Stored items:
*** Begin section ***

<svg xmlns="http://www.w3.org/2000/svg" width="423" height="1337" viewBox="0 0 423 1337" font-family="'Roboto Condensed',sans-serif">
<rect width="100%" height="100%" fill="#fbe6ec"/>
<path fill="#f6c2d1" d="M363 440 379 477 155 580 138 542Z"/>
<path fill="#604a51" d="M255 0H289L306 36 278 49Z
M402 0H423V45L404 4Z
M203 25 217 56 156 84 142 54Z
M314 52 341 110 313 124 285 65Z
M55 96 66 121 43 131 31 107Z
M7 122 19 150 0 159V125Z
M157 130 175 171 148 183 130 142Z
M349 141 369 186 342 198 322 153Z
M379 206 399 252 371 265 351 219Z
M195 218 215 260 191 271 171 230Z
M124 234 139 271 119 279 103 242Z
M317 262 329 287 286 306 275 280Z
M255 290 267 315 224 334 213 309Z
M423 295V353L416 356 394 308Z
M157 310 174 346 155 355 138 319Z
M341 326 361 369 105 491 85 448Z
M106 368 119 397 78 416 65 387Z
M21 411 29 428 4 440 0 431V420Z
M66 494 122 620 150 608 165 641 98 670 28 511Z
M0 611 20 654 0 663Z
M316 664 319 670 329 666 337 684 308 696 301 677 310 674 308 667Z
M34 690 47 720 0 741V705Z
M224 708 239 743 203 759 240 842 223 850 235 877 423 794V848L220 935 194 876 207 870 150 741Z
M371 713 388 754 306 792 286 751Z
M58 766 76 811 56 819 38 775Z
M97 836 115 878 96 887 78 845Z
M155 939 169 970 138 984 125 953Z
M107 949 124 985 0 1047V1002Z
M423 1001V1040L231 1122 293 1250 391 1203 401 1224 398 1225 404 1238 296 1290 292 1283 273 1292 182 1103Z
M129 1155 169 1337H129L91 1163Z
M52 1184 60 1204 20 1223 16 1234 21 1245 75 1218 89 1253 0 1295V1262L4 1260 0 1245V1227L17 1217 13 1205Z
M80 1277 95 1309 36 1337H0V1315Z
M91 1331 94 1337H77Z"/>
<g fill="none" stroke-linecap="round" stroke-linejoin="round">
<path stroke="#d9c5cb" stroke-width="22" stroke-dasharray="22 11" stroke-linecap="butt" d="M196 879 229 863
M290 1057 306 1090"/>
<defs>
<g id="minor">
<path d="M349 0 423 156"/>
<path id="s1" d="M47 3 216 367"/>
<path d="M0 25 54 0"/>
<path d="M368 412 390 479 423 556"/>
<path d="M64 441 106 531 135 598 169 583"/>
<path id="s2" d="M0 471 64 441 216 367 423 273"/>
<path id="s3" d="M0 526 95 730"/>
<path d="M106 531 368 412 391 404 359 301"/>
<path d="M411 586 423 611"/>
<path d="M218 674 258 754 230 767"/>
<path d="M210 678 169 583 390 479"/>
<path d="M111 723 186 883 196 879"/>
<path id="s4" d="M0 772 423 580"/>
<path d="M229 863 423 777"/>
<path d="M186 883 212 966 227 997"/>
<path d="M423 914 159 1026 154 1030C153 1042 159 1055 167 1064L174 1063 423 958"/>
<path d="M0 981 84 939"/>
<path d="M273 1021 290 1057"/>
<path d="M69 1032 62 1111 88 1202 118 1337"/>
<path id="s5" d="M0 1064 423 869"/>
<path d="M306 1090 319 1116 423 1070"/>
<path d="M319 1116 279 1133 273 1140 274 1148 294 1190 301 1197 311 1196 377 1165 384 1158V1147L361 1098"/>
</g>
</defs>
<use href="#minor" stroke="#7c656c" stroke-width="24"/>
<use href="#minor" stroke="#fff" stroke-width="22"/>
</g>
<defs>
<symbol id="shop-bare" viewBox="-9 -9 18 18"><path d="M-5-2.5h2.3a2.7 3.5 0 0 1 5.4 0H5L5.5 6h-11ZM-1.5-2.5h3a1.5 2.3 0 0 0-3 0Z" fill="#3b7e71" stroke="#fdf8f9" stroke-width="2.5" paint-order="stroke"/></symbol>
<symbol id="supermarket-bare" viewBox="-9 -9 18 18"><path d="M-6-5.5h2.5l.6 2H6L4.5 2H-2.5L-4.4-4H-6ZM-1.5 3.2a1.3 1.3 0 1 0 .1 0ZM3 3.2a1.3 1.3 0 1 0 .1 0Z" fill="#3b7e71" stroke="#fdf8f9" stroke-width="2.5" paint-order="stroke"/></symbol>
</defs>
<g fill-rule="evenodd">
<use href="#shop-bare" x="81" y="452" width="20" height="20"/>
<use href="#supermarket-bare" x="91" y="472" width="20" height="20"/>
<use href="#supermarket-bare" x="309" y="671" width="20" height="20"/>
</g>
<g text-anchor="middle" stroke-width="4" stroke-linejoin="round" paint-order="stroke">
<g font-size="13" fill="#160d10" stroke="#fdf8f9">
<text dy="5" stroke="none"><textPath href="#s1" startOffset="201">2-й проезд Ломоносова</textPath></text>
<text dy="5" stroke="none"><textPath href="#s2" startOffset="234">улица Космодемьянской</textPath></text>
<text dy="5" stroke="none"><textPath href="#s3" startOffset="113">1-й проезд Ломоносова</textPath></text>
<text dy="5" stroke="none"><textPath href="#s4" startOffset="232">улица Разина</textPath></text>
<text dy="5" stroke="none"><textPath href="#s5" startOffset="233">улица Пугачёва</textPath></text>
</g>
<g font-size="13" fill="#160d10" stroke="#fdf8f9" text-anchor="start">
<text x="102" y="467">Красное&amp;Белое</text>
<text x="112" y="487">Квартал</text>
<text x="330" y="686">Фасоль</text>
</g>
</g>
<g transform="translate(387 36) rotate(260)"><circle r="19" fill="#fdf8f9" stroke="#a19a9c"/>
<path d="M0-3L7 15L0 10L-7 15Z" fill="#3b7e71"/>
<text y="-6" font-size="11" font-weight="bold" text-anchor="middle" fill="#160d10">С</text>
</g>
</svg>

*** End section ***

[WHAT NEEDS TO BE DONE]: Using the records above, count the lines that hold the string "middle", and give back only the result.

[OUTPUT FOR THIS TASK]: 2